CHALLENGE: Convert the items, everything from the start down to the line containing "country: China", into a two-column CSV with the columns field and value. Give one row per line, with each entry in its own quoted field and any line breaks replaced by spaces.

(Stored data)
-=-=-=-=-

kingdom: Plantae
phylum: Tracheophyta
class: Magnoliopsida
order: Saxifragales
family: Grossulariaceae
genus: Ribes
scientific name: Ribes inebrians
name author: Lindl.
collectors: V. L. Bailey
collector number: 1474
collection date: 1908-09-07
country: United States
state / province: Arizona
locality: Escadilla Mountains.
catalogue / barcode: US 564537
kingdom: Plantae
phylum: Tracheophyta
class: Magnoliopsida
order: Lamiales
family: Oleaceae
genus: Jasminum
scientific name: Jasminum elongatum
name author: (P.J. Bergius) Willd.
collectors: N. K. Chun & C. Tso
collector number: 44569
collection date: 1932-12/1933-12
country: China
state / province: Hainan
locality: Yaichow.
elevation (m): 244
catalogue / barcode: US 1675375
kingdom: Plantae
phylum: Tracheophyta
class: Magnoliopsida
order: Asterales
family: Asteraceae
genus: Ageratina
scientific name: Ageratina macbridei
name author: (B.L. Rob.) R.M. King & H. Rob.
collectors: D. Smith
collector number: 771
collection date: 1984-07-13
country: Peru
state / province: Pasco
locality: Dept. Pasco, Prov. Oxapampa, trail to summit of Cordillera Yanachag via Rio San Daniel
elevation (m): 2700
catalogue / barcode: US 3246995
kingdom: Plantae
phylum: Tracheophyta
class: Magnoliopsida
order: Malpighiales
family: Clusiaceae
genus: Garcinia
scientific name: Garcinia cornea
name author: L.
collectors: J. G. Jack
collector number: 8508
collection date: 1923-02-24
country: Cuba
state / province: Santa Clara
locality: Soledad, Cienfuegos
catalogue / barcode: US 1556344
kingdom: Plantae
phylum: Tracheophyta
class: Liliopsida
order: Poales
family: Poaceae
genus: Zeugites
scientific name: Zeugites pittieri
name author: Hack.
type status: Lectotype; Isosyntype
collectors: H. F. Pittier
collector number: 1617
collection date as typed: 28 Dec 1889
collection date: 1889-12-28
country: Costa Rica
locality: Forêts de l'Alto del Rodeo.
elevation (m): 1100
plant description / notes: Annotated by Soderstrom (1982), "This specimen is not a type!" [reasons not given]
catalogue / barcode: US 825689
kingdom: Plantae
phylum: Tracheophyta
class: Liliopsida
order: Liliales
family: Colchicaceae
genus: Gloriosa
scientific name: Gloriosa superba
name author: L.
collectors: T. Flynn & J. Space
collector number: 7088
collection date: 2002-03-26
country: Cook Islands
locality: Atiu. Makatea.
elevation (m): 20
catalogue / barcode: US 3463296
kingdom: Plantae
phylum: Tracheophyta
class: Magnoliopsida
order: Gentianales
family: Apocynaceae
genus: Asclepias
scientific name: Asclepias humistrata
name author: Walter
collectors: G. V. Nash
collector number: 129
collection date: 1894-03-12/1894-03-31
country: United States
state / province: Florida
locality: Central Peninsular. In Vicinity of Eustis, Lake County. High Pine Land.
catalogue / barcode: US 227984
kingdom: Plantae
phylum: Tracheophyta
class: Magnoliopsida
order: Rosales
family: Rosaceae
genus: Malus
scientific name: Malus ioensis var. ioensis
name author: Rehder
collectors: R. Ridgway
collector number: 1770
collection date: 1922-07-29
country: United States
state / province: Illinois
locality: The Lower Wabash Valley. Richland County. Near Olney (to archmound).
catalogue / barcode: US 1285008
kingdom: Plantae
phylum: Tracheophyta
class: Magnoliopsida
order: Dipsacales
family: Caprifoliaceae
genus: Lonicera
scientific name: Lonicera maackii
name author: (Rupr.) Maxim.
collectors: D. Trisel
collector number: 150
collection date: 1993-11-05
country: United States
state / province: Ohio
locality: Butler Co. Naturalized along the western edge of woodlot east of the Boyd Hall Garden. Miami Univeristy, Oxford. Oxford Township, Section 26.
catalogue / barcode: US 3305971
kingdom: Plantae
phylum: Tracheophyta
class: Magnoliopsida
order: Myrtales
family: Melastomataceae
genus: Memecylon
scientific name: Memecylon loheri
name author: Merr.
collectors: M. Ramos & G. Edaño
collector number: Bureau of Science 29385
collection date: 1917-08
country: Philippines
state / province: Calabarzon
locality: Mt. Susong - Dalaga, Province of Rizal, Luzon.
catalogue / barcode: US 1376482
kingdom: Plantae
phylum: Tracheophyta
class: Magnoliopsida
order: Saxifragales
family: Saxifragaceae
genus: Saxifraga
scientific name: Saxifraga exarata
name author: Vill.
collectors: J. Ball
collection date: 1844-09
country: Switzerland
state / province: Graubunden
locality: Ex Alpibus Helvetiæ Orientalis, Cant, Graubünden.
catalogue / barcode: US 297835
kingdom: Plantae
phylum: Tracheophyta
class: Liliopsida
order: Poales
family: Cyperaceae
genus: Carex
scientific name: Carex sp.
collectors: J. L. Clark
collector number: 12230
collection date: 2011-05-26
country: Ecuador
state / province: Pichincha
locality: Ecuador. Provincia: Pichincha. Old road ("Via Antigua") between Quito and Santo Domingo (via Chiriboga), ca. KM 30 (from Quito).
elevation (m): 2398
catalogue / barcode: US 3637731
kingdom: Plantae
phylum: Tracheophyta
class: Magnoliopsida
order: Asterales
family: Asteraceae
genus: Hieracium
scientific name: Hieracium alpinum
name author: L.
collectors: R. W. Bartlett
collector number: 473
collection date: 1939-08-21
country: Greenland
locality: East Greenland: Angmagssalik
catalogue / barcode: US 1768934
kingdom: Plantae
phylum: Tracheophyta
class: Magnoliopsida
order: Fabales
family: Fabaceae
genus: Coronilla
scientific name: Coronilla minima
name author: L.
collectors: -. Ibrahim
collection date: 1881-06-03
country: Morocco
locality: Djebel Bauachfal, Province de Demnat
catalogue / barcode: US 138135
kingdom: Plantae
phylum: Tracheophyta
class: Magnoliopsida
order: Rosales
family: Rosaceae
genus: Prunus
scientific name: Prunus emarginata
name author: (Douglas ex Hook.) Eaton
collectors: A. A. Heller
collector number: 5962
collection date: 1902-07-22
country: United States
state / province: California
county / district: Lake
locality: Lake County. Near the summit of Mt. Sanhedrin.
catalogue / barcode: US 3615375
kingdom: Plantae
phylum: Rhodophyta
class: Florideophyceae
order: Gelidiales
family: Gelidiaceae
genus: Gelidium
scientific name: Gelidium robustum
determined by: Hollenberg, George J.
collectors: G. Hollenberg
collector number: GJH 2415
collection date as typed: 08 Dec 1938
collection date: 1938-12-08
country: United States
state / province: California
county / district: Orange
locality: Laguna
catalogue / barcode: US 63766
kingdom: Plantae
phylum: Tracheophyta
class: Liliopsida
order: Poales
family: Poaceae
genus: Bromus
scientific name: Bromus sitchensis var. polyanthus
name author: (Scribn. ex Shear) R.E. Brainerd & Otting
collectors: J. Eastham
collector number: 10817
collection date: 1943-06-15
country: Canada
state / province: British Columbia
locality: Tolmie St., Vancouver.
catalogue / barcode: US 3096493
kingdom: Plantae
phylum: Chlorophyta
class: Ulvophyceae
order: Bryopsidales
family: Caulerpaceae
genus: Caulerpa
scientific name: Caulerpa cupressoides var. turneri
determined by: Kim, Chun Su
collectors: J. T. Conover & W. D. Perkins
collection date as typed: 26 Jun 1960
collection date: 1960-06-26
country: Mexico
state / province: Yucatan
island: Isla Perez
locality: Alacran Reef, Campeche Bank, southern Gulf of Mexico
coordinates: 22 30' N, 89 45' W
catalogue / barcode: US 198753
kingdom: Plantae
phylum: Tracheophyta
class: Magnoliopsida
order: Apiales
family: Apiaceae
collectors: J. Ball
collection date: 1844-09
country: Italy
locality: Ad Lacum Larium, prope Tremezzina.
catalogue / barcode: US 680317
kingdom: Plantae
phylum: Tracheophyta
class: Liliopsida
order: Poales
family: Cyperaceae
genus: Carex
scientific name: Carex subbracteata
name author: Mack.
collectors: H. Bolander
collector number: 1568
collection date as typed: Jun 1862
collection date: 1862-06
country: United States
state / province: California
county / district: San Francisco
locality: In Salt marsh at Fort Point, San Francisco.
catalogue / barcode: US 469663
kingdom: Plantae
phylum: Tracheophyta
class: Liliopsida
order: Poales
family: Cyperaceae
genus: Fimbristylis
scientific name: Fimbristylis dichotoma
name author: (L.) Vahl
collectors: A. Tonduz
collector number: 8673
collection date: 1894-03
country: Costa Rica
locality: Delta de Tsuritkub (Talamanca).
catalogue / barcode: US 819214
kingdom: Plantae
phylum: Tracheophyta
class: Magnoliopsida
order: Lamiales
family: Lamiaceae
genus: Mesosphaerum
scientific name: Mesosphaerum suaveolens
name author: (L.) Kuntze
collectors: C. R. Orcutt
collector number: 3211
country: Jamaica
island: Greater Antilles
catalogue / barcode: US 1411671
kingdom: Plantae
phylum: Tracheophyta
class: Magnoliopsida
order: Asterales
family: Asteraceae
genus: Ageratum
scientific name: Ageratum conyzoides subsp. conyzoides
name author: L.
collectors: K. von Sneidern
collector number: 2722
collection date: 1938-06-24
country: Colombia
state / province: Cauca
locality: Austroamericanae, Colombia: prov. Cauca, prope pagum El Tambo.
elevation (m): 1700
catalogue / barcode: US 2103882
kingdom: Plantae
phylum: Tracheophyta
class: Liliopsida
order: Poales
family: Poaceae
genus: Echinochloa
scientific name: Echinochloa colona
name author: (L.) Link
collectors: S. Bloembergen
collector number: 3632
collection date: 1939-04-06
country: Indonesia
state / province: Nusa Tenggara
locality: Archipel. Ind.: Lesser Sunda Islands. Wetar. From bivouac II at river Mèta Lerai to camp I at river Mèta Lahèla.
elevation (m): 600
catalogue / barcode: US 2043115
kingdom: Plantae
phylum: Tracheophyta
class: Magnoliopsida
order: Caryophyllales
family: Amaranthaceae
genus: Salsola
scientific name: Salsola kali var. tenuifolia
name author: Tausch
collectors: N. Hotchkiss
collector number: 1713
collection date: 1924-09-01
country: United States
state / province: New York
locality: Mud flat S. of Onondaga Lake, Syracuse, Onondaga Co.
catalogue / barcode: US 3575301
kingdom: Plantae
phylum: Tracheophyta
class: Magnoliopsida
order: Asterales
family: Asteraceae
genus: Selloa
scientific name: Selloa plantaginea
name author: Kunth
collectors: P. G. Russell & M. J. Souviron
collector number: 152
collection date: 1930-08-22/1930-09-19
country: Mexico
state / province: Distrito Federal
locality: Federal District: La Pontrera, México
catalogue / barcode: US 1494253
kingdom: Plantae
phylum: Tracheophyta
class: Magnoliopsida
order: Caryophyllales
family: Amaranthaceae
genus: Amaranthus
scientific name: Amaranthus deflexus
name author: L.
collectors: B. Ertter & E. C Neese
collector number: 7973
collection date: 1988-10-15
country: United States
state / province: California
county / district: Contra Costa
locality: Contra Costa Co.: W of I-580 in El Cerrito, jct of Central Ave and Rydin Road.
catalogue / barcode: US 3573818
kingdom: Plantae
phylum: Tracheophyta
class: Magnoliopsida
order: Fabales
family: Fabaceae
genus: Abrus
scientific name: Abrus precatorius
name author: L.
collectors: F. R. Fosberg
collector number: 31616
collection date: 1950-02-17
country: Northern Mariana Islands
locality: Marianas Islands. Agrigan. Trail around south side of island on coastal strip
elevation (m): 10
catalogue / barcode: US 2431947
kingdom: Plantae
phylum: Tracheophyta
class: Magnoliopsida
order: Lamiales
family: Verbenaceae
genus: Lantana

-=-=-=-=-

EXERCISE SOLUTION:
field,value
"kingdom:","Plantae"
"phylum:","Tracheophyta"
"class:","Magnoliopsida"
"order:","Saxifragales"
"family:","Grossulariaceae"
"genus:","Ribes"
"scientific name:","Ribes inebrians"
"name author:","Lindl."
"collectors:","V. L. Bailey"
"collector number:","1474"
"collection date:","1908-09-07"
"country:","United States"
"state / province:","Arizona"
"locality:","Escadilla Mountains."
"catalogue / barcode:","US 564537"
"kingdom:","Plantae"
"phylum:","Tracheophyta"
"class:","Magnoliopsida"
"order:","Lamiales"
"family:","Oleaceae"
"genus:","Jasminum"
"scientific name:","Jasminum elongatum"
"name author:","(P.J. Bergius) Willd."
"collectors:","N. K. Chun & C. Tso"
"collector number:","44569"
"collection date:","1932-12/1933-12"
"country:","China"